GIVEN TEXT —
Building your Domino Container Image in 2024

When you have a child which you see everyday, you don’t really notice how much he/she grew until you compare their current height with the line on the doorpost of the year before. It’s like that with the Domino container community project for me. My last major post on the Domino container project was in July 2022. Daniel Nashed, the main contributor to this project, has been steadily working on and there are many additions to the project. I use Domino containers on a daily basis, so I’ve seen the progress step by step. Only when reading my post from 2022, I realised how far the project has progressed in the past 21 months. Time for an update! The project also got a new status as since Domino 12.0.2, HCL’s official container images, which you can download from FlexNet, are now also based on the community container scripts!

There are 2 new additions which make creating a Domino container image much easier:

  • The use of the domdownload script
  • The build menu

Next to that there are a couple of very interesting new options. In this article, I’ll mainly focus on these two items. In another article, I’ll focus on the new options.

The domdownload script

Domino 14 includes the new AutoUpdate feature. This feature automatically downloads new versions of Domino and its add-ons when they are available. Accompanying this new functionality, HCL launched a new download portal with an API. Daniel Nashed created a script to use this API to download Domino and its add-ons from the command line and added this functionality to the Domino container image build scripts. Even though the domdownload script in itself is not specific to the Domino container project, it’s a great addition as you no longer have to worry of where to put your software packages and if all packages are up to date when building a new container image. The script will simply take care of this itself.

Of course you need to install the script first. It’s part of Daniel’s Domino start-script repository. This repository contains another script though which is even more useful when you want to build a Domino image: install_container_env.sh. This script not only installs the domdownload script for you, but also installs a container engine, clones the domino-container scripts and prepares your machine for not only building Domino images, but also running Domino as a container.

To make it really easy for yourself, you can simply download and install this script in one go:

curl -fsSL https://github.com/nashcom/domino-startscript/raw/main/install_container_env.sh | sh

Token

When this script installs all software, it will ask you to enter a download token. You need this for the domdownload script. The script mentions how to get this download token:

Please visit -> https://my.hcltechsw.com

- Log in with your HCL software account.
- Navigate to the upper right corner and select 'API keys' to generate a key.
- Specify the generated key as a download token below.

It’s worth mentioning that with “the upper right corner”, Daniel means your initials which appear there once you’re logged into the portal.

When the script is done, you will find a /local/github directory that contains both the domino-startscript folder as the domino-container folder. The next step is, as the script mentions at the end, to move into the /local/github/domino-container directory and start the build script:

cd /local/github/domino-container
./build.sh

The Build Menu

If you used the previous commands, you see the new build menu.

Items listed in a dataset —

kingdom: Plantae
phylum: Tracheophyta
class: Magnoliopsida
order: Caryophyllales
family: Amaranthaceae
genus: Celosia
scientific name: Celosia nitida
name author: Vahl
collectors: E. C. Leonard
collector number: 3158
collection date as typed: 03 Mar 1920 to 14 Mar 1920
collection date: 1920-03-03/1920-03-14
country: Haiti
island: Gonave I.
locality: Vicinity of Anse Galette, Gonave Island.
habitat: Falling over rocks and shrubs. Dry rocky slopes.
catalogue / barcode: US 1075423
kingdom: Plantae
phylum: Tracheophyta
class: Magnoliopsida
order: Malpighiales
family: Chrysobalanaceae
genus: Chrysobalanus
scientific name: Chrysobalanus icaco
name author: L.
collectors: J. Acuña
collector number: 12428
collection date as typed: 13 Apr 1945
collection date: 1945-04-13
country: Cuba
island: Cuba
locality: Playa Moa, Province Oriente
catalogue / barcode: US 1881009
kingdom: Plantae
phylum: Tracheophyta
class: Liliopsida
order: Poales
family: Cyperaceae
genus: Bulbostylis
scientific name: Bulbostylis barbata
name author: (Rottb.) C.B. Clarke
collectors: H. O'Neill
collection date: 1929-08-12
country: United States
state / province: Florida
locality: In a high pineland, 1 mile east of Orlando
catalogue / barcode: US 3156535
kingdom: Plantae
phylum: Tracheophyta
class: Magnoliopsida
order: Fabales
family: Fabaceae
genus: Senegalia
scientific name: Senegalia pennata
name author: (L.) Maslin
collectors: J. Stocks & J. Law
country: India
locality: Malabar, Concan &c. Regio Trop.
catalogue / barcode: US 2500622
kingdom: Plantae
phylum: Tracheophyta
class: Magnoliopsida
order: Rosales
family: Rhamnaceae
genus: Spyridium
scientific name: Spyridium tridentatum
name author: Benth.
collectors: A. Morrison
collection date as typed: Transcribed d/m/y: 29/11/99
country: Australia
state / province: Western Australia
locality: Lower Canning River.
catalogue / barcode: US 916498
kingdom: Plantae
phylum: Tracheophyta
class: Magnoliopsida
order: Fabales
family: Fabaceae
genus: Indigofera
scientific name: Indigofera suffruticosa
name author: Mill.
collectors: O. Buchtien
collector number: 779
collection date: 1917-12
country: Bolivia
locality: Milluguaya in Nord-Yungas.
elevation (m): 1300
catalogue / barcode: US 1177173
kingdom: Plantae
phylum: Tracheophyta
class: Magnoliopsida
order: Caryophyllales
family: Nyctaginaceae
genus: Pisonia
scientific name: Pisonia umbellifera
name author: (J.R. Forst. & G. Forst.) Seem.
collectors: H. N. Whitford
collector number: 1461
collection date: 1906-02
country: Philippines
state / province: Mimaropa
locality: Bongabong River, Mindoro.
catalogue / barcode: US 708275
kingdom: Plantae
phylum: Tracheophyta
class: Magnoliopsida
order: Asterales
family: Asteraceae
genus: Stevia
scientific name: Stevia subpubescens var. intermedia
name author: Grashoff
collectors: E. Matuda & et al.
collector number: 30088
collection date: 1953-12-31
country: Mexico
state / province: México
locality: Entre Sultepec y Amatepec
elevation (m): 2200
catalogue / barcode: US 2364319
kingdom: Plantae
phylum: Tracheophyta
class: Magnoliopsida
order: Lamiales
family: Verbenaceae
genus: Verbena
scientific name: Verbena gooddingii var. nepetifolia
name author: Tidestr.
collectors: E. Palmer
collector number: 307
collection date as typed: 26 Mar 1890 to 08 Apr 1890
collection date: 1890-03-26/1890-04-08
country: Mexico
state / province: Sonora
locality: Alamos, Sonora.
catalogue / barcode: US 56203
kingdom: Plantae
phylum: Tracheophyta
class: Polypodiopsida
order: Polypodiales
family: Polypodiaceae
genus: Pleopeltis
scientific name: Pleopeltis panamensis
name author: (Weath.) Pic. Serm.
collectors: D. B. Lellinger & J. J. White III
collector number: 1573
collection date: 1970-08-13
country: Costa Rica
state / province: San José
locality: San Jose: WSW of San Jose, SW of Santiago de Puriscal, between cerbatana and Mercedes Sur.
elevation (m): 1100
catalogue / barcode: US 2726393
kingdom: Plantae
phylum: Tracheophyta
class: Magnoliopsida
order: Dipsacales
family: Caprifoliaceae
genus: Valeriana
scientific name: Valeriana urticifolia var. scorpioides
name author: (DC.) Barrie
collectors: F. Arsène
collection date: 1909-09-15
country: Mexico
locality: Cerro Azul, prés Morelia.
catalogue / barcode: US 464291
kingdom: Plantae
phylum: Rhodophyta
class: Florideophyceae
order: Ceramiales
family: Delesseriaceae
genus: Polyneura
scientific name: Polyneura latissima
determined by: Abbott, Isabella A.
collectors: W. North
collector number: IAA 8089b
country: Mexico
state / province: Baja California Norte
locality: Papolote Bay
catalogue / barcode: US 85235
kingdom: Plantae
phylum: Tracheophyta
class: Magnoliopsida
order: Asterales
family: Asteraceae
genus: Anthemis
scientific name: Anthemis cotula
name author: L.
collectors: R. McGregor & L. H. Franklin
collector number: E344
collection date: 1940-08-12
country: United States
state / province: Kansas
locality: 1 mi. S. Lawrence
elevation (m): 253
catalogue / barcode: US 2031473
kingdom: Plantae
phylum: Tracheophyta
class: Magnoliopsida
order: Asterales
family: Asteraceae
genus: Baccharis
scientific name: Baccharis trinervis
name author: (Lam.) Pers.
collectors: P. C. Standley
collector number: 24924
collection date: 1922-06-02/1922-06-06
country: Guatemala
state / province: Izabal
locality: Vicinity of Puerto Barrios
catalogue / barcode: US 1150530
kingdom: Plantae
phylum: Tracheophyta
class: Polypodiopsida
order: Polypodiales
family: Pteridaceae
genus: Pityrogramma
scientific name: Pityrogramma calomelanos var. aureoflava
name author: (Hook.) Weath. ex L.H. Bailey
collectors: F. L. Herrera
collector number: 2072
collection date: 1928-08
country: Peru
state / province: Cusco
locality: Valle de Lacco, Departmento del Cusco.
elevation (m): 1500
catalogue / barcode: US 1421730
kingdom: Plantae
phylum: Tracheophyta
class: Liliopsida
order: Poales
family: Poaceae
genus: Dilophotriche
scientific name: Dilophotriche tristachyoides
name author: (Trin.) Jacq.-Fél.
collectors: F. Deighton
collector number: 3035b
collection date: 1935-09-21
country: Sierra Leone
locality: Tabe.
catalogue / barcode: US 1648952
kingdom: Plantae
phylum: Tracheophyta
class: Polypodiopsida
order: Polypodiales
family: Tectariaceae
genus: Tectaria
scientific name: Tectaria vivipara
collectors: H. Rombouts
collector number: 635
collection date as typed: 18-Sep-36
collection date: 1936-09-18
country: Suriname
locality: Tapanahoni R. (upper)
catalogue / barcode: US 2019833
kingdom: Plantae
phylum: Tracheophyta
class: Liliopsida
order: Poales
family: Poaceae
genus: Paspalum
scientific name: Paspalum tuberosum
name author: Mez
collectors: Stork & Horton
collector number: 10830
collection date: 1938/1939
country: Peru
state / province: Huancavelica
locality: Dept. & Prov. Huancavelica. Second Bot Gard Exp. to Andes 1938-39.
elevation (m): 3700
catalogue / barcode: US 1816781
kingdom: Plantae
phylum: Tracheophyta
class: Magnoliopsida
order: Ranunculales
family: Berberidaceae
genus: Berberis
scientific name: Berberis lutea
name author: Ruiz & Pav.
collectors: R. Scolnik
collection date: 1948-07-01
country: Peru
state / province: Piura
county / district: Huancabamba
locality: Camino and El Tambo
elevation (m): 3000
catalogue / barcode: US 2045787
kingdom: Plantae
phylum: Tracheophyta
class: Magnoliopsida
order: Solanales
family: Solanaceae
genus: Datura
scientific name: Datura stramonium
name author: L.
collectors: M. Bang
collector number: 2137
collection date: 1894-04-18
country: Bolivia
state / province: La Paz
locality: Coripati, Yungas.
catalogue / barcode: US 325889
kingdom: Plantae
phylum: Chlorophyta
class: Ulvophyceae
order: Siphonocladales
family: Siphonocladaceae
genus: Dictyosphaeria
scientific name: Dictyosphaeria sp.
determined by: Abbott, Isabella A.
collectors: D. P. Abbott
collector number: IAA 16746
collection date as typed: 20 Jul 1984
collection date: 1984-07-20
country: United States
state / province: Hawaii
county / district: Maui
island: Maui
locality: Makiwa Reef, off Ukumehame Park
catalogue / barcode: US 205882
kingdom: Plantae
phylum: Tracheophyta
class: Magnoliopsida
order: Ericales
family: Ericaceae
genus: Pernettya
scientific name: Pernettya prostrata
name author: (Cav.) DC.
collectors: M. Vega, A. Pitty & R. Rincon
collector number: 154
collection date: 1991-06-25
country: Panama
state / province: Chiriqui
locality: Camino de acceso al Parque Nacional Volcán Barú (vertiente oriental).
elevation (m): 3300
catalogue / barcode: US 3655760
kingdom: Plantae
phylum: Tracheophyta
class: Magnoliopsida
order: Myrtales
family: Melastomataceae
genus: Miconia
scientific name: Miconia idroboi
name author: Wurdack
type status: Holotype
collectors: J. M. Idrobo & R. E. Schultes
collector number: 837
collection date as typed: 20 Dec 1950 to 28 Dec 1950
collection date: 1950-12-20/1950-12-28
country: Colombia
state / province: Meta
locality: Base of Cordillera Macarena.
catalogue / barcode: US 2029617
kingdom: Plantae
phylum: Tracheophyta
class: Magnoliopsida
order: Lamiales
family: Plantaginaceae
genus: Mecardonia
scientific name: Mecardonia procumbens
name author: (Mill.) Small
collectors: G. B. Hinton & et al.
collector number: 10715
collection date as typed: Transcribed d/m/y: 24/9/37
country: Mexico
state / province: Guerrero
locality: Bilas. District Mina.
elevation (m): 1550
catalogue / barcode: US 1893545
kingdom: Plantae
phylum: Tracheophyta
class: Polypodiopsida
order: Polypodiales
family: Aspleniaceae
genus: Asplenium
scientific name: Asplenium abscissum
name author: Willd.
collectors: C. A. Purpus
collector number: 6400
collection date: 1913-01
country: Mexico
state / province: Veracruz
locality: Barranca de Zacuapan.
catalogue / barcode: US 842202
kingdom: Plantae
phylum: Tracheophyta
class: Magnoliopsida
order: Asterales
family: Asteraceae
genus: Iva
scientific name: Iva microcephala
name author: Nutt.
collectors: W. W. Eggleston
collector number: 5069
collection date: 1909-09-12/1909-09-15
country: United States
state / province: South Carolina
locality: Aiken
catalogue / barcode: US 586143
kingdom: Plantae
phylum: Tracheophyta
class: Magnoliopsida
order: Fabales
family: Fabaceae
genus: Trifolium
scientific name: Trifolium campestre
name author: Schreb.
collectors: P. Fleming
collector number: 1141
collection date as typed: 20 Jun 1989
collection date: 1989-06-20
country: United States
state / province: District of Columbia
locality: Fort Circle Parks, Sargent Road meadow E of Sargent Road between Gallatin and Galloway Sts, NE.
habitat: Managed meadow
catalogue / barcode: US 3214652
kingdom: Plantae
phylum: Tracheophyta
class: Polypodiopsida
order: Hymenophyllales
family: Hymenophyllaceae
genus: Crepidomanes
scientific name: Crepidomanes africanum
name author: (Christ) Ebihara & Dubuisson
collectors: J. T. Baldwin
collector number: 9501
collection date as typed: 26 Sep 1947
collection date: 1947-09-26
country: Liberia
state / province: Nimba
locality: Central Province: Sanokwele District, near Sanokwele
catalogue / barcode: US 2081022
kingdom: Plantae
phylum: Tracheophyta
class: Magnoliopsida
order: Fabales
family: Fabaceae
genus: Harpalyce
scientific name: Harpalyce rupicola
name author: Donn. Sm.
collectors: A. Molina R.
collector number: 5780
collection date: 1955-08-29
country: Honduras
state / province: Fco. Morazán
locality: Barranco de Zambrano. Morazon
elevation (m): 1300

REQUIRED ACTION A — From the Domino container article, echo the passage that opens with the words containing "It’s worth mentioning" and closes with "new build menu.".
REQUIRED ACTION B — In the Domino container article, starting with which Domino version are HCL's official container images based on the community container scripts?
REQUIRED ACTION C — According to the Domino container article, why is the domdownload script a valuable addition to building Domino container images?

ANSWER SECTION A —
It’s worth mentioning that with “the upper right corner”, Daniel means your initials which appear there once you’re logged into the portal.

When the script is done, you will find a /local/github directory that contains both the domino-startscript folder as the domino-container folder. The next step is, as the script mentions at the end, to move into the /local/github/domino-container directory and start the build script:

cd /local/github/domino-container
./build.sh

The Build Menu

If you used the previous commands, you see the new build menu.

ANSWER SECTION B — Domino 12.0.2.

ANSWER SECTION C — With the domdownload script, you no longer need to decide where to store your software packages or check whether they are all up to date when building a new container image. The script handles this itself by downloading Domino and its add-ons from the command line through the API of HCL's download portal.